# Georgetown to Lake Tahoe route?



## redmr2_man (Dec 22, 2009)

Hey folks,

I'm trying to plan a route from folsom to tahoe. I'm good from folsom/salmon falls or rescue to lotus / Marshall grade from coloma into georgetown.

From georgetown I take wentworth springs upto Loon Lake.

I'm fine with folsom to ice house, but where do I go from here? Is there a route? I'm eyeing strava and google maps and it doesn't look like anything. I don't really mind where I pop out at lake tahoe, but I'd like a solid route.
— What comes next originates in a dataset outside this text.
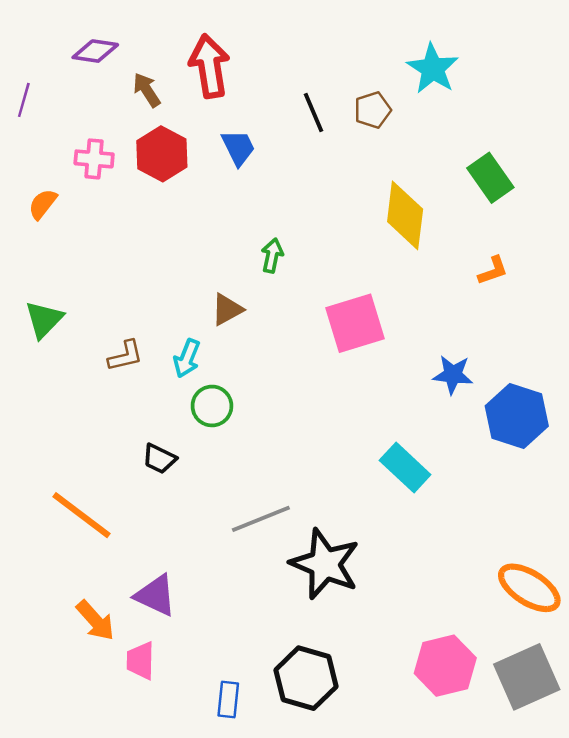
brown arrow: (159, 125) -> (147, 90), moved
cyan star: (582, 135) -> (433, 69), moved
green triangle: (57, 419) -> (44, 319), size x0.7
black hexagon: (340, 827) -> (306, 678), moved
Can anyone help suggest a route? The farthest I've been is just before loon lake. I'd like to have a route set before I start exploring. I'm not opposed to some light dirt trekking on the road bike, but I'd like to keep under a mile of HAB or under 5mi of dirt/rock, as slow going in the heat takes it outta ya.

Thanks in advance!


----------



## redmr2_man (Dec 22, 2009)

well I called a few locals and they all said the only route is mtn biking the rubicon to tahoe. They said you've gotta detour via ice house road towards US 50 and go from there. 

I was hoping for something not on the maps, but I guess it isn't possible. Oh well, plenty of other fun roads!


----------